■ Data extract ■
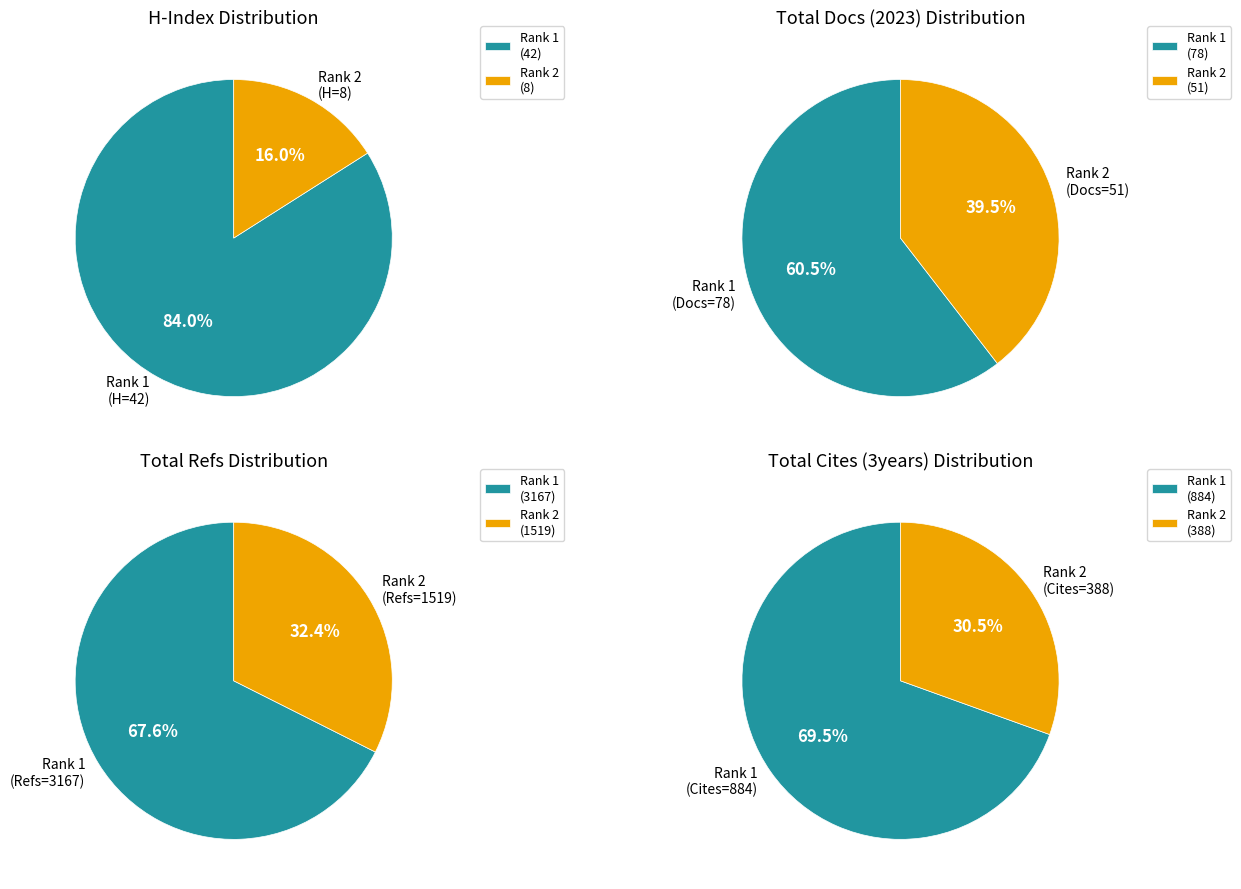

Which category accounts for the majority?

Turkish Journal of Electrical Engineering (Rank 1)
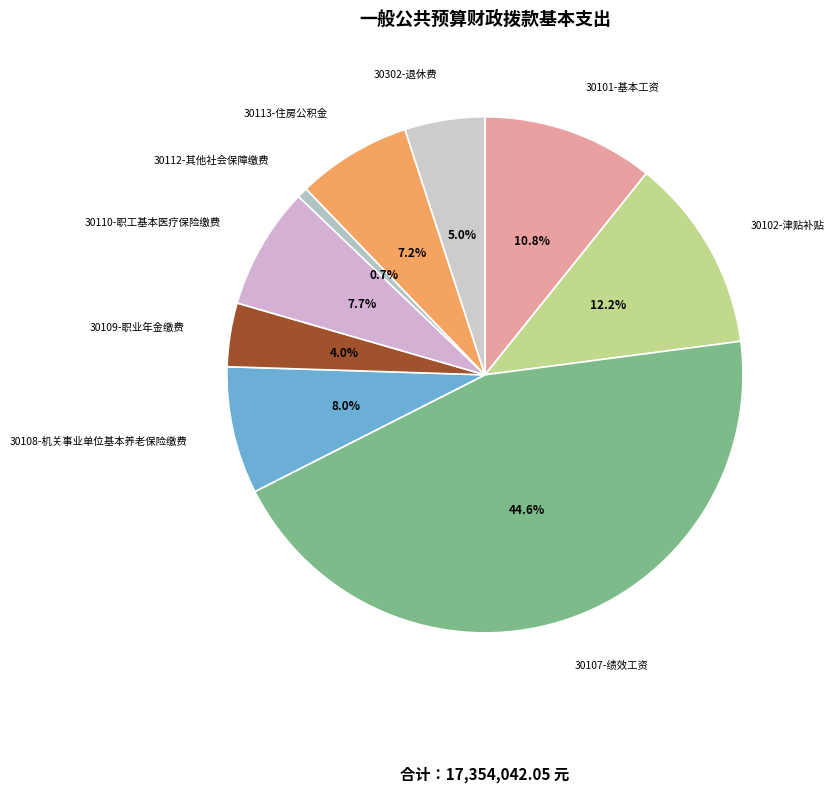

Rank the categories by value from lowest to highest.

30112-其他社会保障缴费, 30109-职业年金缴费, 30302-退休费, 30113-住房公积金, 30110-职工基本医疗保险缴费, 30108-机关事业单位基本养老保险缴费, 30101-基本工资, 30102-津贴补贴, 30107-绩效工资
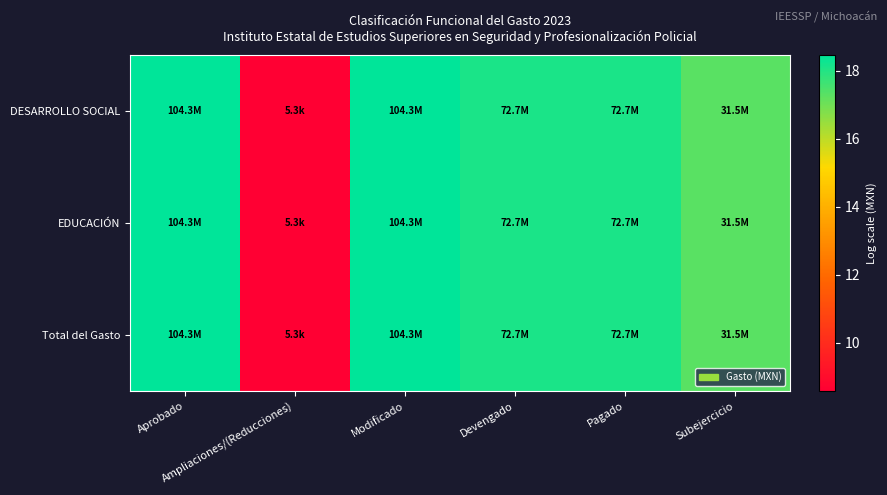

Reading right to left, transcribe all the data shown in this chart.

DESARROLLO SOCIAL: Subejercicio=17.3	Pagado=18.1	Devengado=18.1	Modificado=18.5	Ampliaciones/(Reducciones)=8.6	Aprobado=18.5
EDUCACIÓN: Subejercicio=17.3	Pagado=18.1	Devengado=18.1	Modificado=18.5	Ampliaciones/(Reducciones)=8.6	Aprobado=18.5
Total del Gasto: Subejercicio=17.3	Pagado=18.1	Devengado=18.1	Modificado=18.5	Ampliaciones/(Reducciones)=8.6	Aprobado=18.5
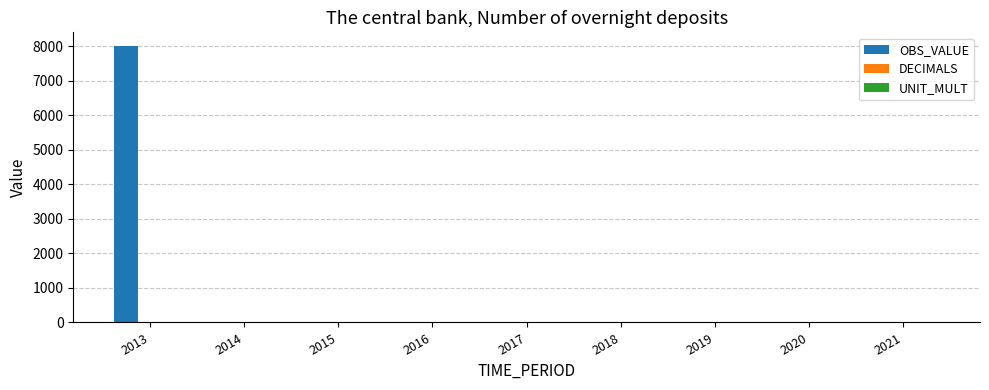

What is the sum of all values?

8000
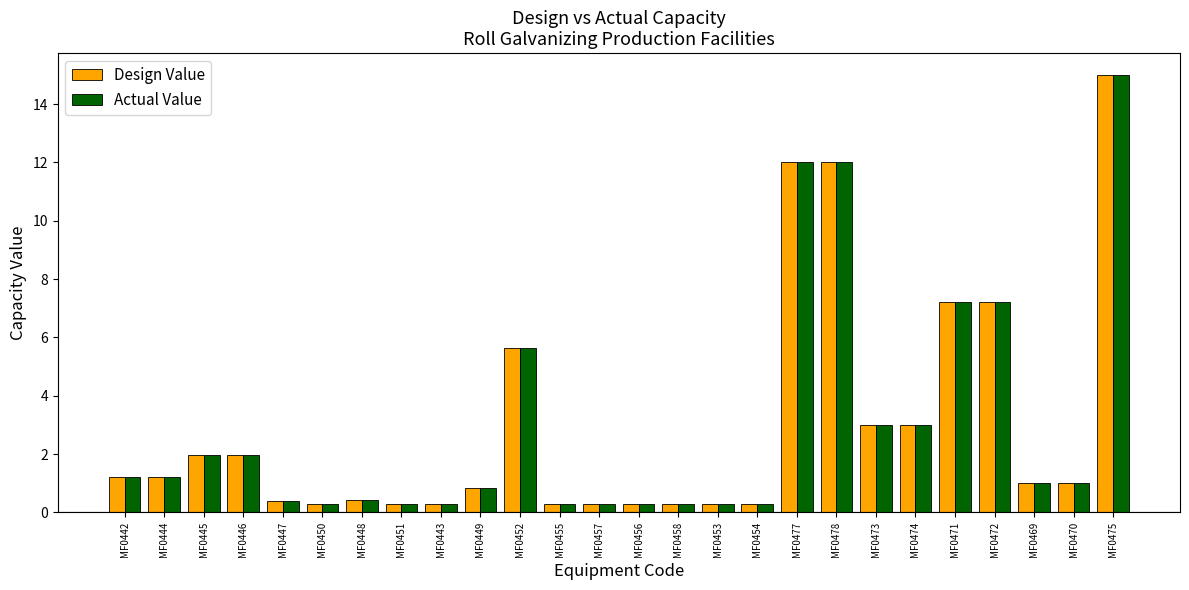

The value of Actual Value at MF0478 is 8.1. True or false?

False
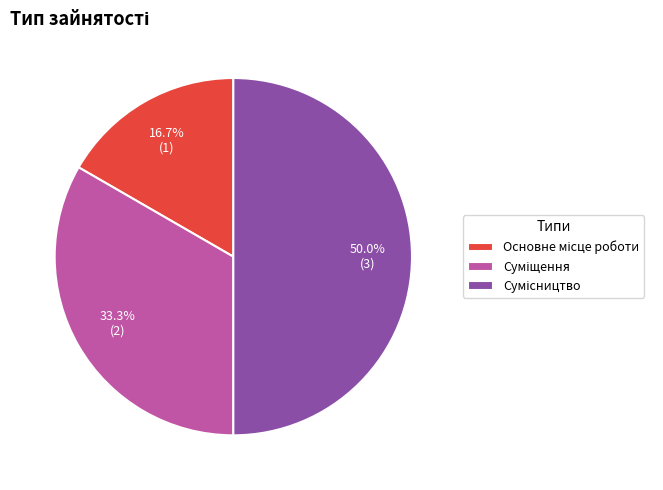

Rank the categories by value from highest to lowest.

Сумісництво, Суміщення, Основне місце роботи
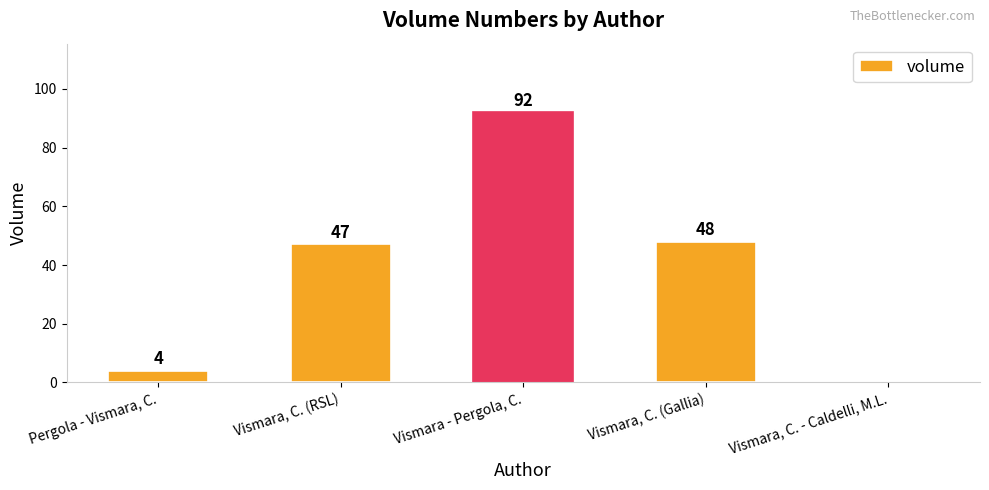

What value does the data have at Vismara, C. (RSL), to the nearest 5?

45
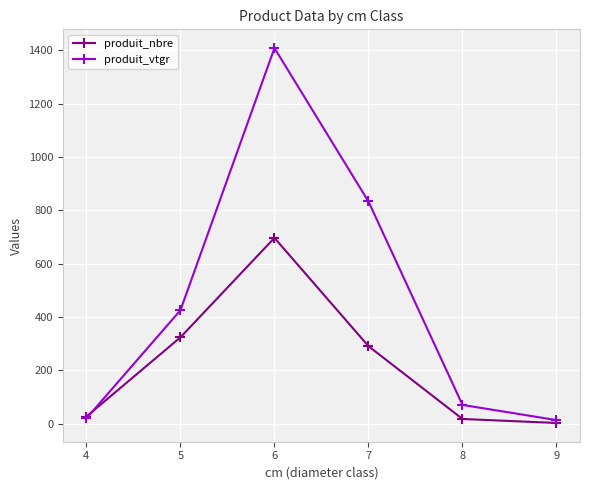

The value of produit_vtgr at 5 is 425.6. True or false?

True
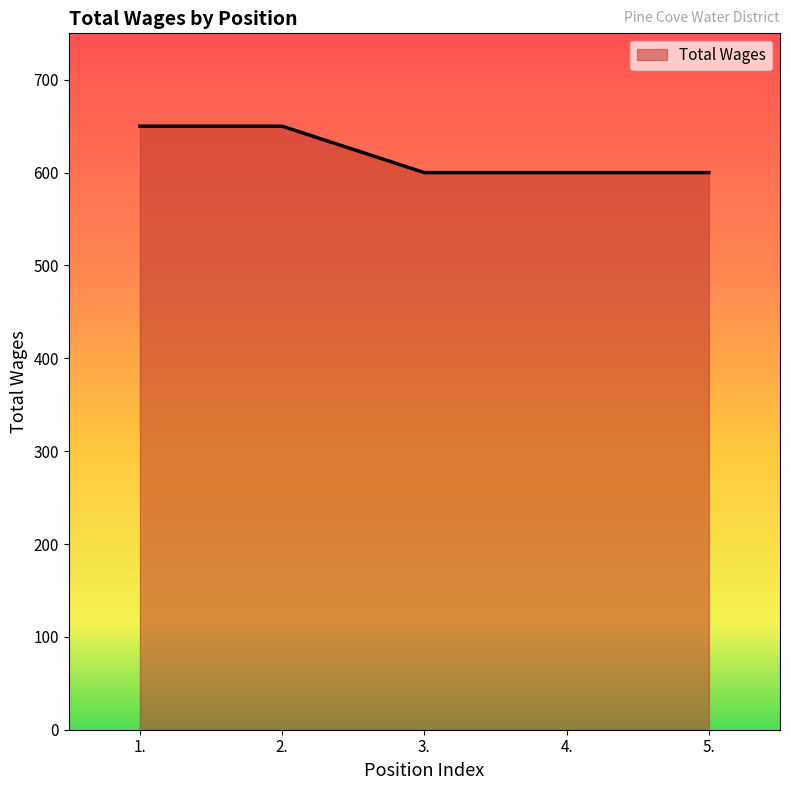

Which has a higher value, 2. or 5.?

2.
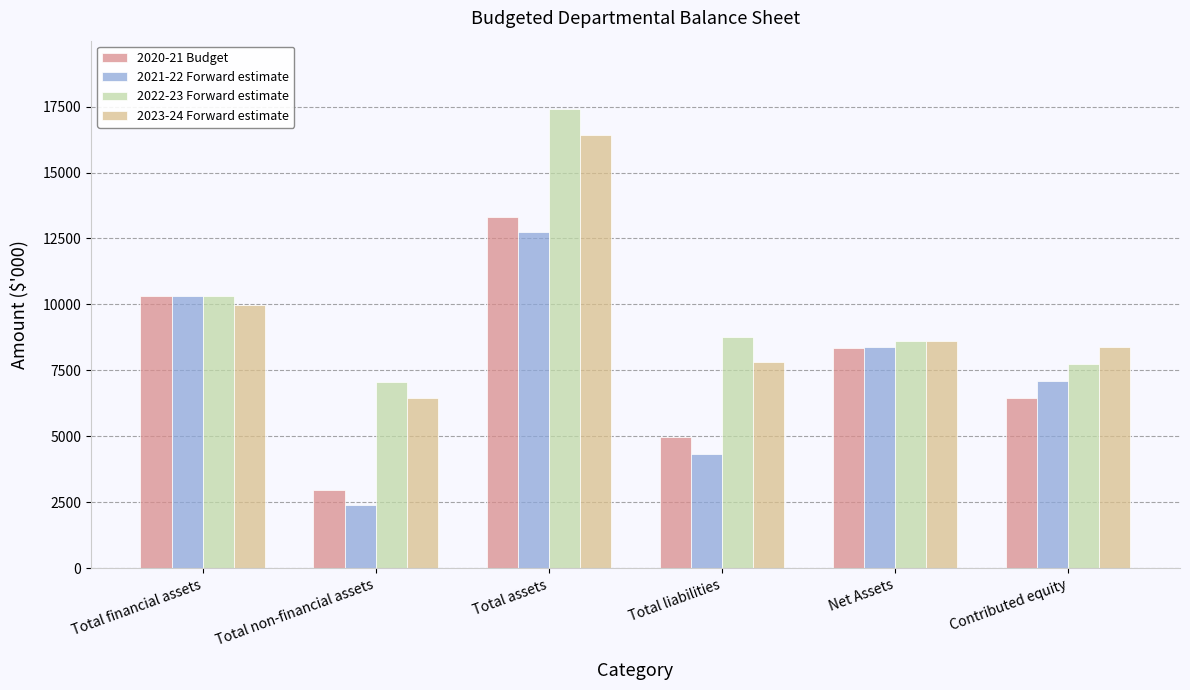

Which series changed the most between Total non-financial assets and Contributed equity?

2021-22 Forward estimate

■ Exercise brief ■
Switch "higher" to "greater" in the records from the line containing "What value does" through the end of the records, inclusive, and give only those lines, otherwise unchanged and without the pictures.

■ Task output ■
What value does the data have at Vismara, C. (RSL), to the nearest 5?

45

The value of produit_vtgr at 5 is 425.6. True or false?

True

Which has a greater value, 2. or 5.?

2.

Which series changed the most between Total non-financial assets and Contributed equity?

2021-22 Forward estimate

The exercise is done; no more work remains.